Reproduce the material below with "Chest Size" switched to "Chest Width" and nothing else changed. Omit the pictures.

__________

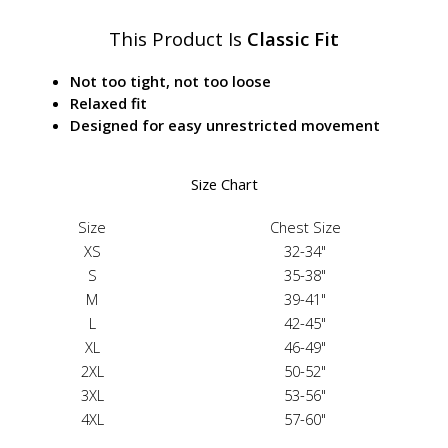
This Product Is
Classic Fit
Not too tight, not too loose
Relaxed fit
Designed for easy unrestricted movement
Size Chart
Size
Chest Size
XS
32-34"
S
35-38"
M
39-41"
L
42-45"
XL
46-49"
2XL
50-52"
3XL
53-56"
4XL
57-60"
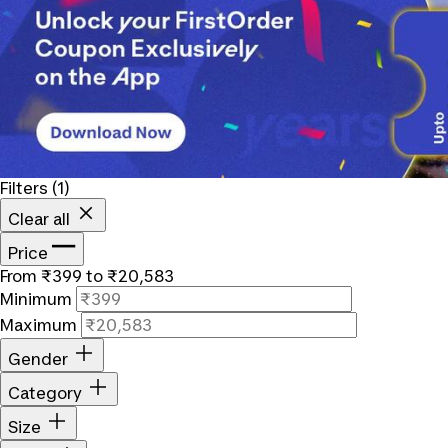
Filters
(1)
Clear all
Price
From ₹399 to ₹20,583
Minimum
Maximum
Gender
Category
Size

__________

## REPLY
This Product Is
Classic Fit
Not too tight, not too loose
Relaxed fit
Designed for easy unrestricted movement
Size Chart
Size
Chest Width
XS
32-34"
S
35-38"
M
39-41"
L
42-45"
XL
46-49"
2XL
50-52"
3XL
53-56"
4XL
57-60"
Filters
(1)
Clear all
Price
From ₹399 to ₹20,583
Minimum
Maximum
Gender
Category
Size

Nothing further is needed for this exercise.